TO DO: In the part of the records that opens with the line containing "dinheiro arrecadado do cidadão." and runs through the end of the records, change "cidadão" to "contribuinte" and leave everything else as it is. Write out only those lines, without the pictures.

Collected data
■ ■ ■ ■ ■

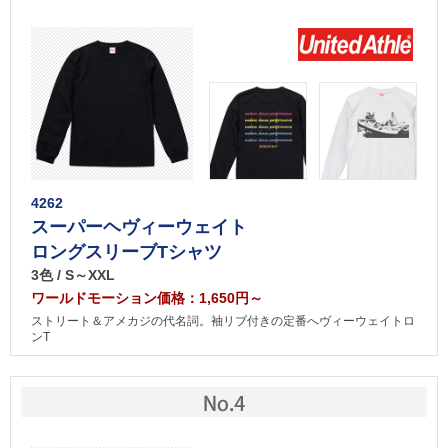
4262
スーパーヘヴィーウェイト
ロングスリーブTシャツ
3色 / S～XXL
ワールドモーション価格：1,650円～
ストリート＆アメカジの代名詞。袖リブ付きの定番へヴィーウェイトロ
ンT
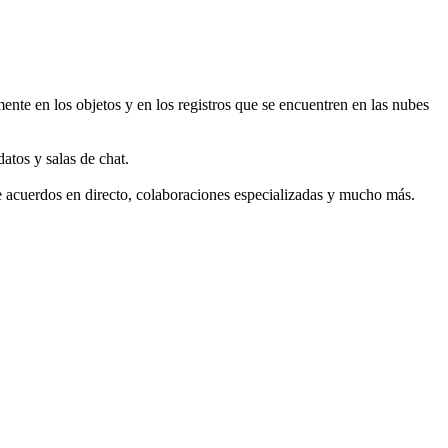
nte en los objetos y en los registros que se encuentren en las nubes
atos y salas de chat.
 de acuerdos en directo, colaboraciones especializadas y mucho más.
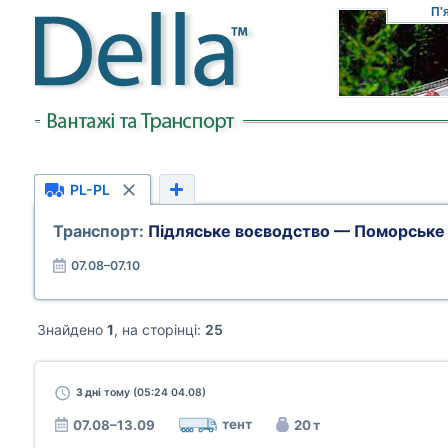
П'
PL-PL
Транспорт:
Підляське воєводство — Поморське
07.08–07.10
Знайдено
1
, на сторінці:
25
3 дні
тому (05:24 04.08)
тент
07.08–13.09
20 т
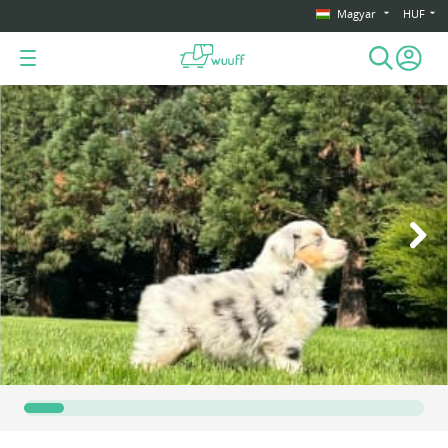
Magyar
HUF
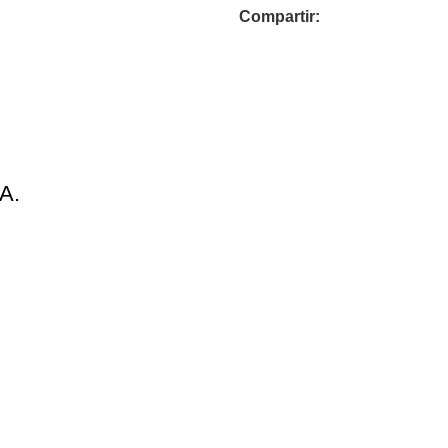
Compartir:
A.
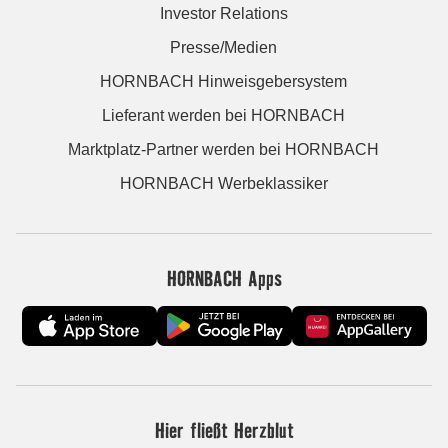
Investor Relations
Presse/Medien
HORNBACH Hinweisgebersystem
Lieferant werden bei HORNBACH
Marktplatz-Partner werden bei HORNBACH
HORNBACH Werbeklassiker
HORNBACH Apps
Hier fließt Herzblut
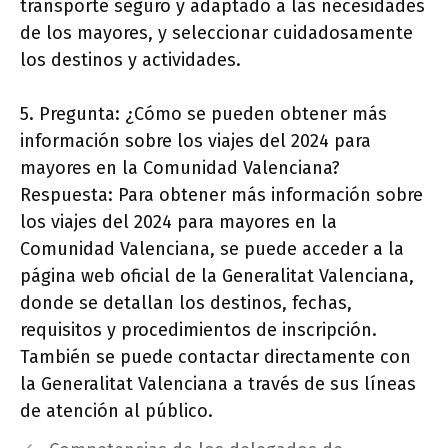
transporte seguro y adaptado a las necesidades
de los mayores, y seleccionar cuidadosamente
los destinos y actividades.
5. Pregunta: ¿Cómo se pueden obtener más
información sobre los viajes del 2024 para
mayores en la Comunidad Valenciana?
Respuesta: Para obtener más información sobre
los viajes del 2024 para mayores en la
Comunidad Valenciana, se puede acceder a la
página web oficial de la Generalitat Valenciana,
donde se detallan los destinos, fechas,
requisitos y procedimientos de inscripción.
También se puede contactar directamente con
la Generalitat Valenciana a través de sus líneas
de atención al público.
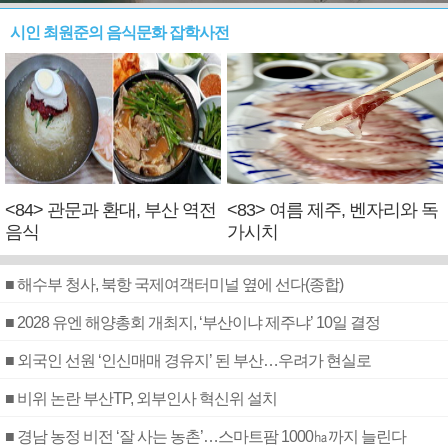
시인 최원준의 음식문화 잡학사전
<84> 관문과 환대, 부산 역전
<83> 여름 제주, 벤자리와 독
음식
가시치
■ 해수부 청사, 북항 국제여객터미널 옆에 선다(종합)
■ 2028 유엔 해양총회 개최지, ‘부산이냐 제주냐’ 10일 결정
■ 외국인 선원 ‘인신매매 경유지’ 된 부산…우려가 현실로
■ 비위 논란 부산TP, 외부인사 혁신위 설치
■ 경남 농정 비전 ‘잘 사는 농촌’…스마트팜 1000㏊까지 늘린다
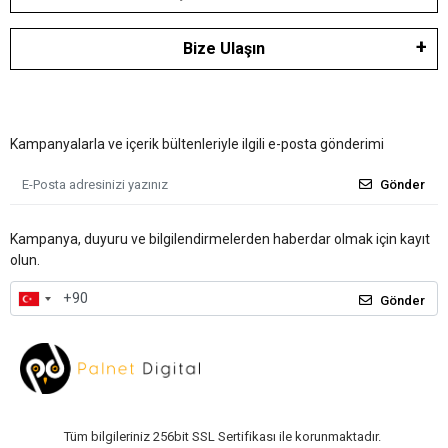
Bize Ulaşın
Kampanyalarla ve içerik bültenleriyle ilgili e-posta gönderimi
Gönder
Kampanya, duyuru ve bilgilendirmelerden haberdar olmak için kayıt
olun.
Gönder
Tüm bilgileriniz 256bit SSL Sertifikası ile korunmaktadır.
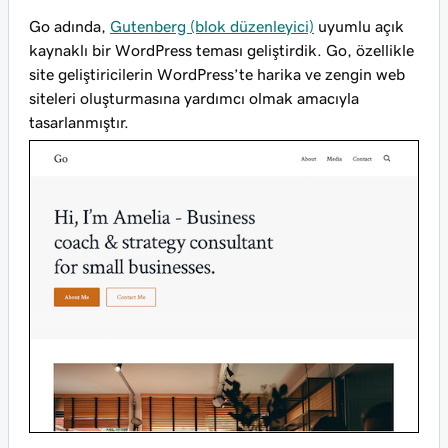
Go adında,
Gutenberg (blok düzenleyici)
uyumlu açık
kaynaklı bir WordPress teması geliştirdik. Go, özellikle
site geliştiricilerin WordPress’te harika ve zengin web
siteleri oluşturmasına yardımcı olmak amacıyla
tasarlanmıştır.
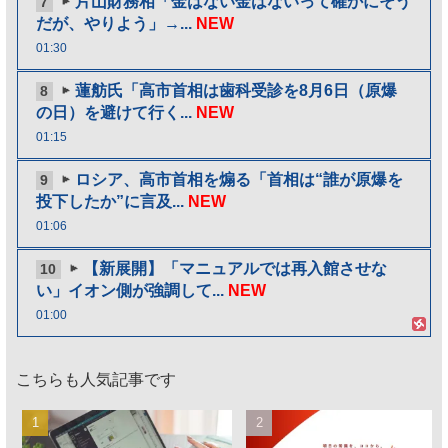
片山財務相「金はない金はないって確かにそう
7
だが、やりよう」→...
NEW
01:30
蓮舫氏「高市首相は歯科受診を8月6日（原爆
8
の日）を避けて行く...
NEW
01:15
ロシア、高市首相を煽る「首相は“誰が原爆を
9
投下したか”に言及...
NEW
01:06
【新展開】「マニュアルでは再入館させな
10
い」イオン側が強調して...
NEW
01:00
こちらも人気記事です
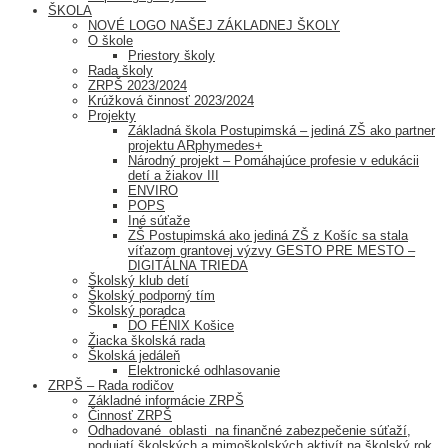
ŠKOLA
NOVÉ LOGO NAŠEJ ZÁKLADNEJ ŠKOLY
O škole
Priestory školy
Rada školy
ZRPŠ 2023/2024
Krúžková činnosť 2023/2024
Projekty
Základná škola Postupimská – jediná ZŠ ako partner
projektu ARphymedes+
Národný projekt – Pomáhajúce profesie v edukácii
detí a žiakov III
ENVIRO
POPS
Iné súťaže
ZŠ Postupimská ako jediná ZŠ z Košíc sa stala
víťazom grantovej výzvy GESTO PRE MESTO –
DIGITÁLNA TRIEDA
Školský klub detí
Školský podporný tím
Školský poradca
DO FÉNIX Košice
Žiacka školská rada
Školská jedáleň
Elektronické odhlasovanie
ZRPŠ – Rada rodičov
Základné informácie ZRPŠ
Činnosť ZRPŠ
Odhadované oblasti na finančné zabezpečenie súťaží,
podujatí školských a mimoškolských aktivít na školský rok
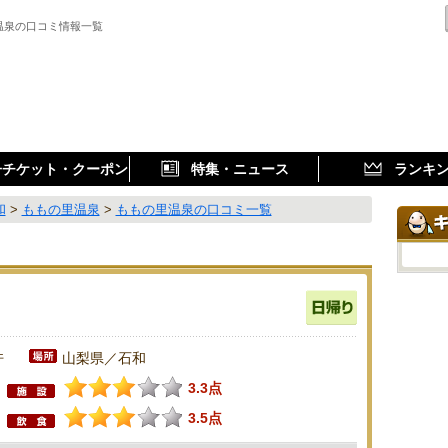
温泉の口コミ情報一覧
子チケット・クーポン
特集・ニュース
ランキ
和
>
ももの里温泉
>
ももの里温泉の口コミ一覧
件
山梨県／石和
3.3点
3.5点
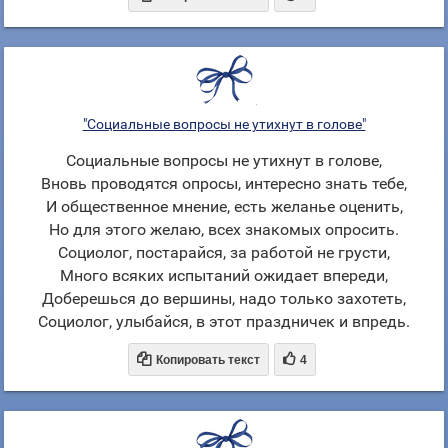
"Социальные вопросы не утихнут в голове"
Социальные вопросы не утихнут в голове,
Вновь проводятся опросы, интересно знать тебе,
И общественное мнение, есть желанье оценить,
Но для этого желаю, всех знакомых опросить.
Социолог, постарайся, за работой не грусти,
Много всяких испытаний ожидает впереди,
Доберешься до вершины, надо только захотеть,
Социолог, улыбайся, в этот праздничек и впредь.


Копировать текст
4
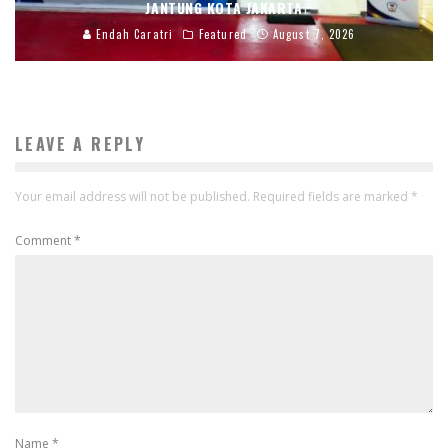
JANTUNG KOTA JAKARTA
Endah Caratri
Featured
August 7, 2026
LEAVE A REPLY
Your email address will not be published.
Required fields are marked
*
Comment
*
Name
*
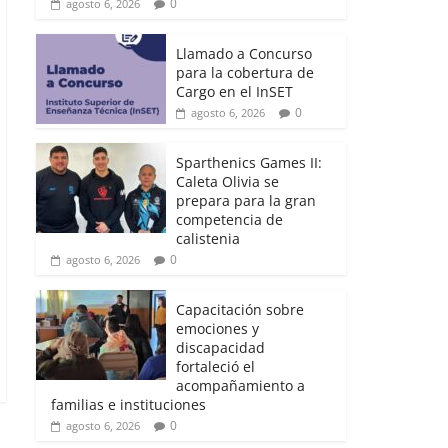
0
agosto 6, 2026
Llamado a Concurso
para la cobertura de
Cargo en el InSET
0
agosto 6, 2026
Sparthenics Games II:
Caleta Olivia se
prepara para la gran
competencia de
calistenia
0
agosto 6, 2026
Capacitación sobre
emociones y
discapacidad
fortaleció el
acompañamiento a
familias e instituciones
0
agosto 6, 2026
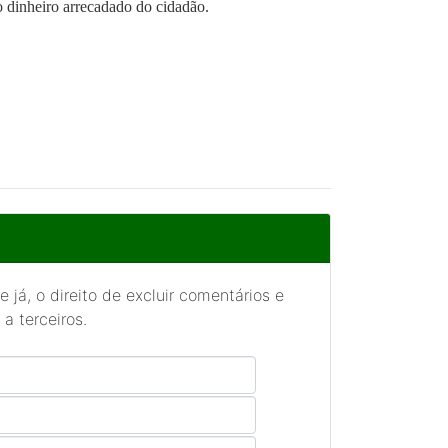
 dinheiro arrecadado do cidadão.
 já, o direito de excluir comentários e
a terceiros.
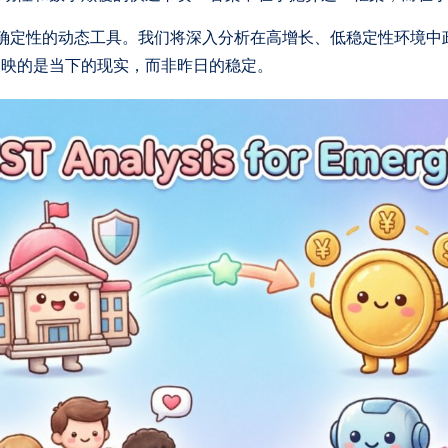
不确定性的动态工具。我们将深入分析在高增长、低稳定性环境
反映的是当下的现实，而非昨日的稳定。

■ ■ ■ ■ ■

RESULT OF THE EXERCISE:
 dinheiro arrecadado do contribuinte.
 já, o direito de excluir comentários e
a terceiros.
不确定性的动态工具。我们将深入分析在高增长、低稳定性环境
反映的是当下的现实，而非昨日的稳定。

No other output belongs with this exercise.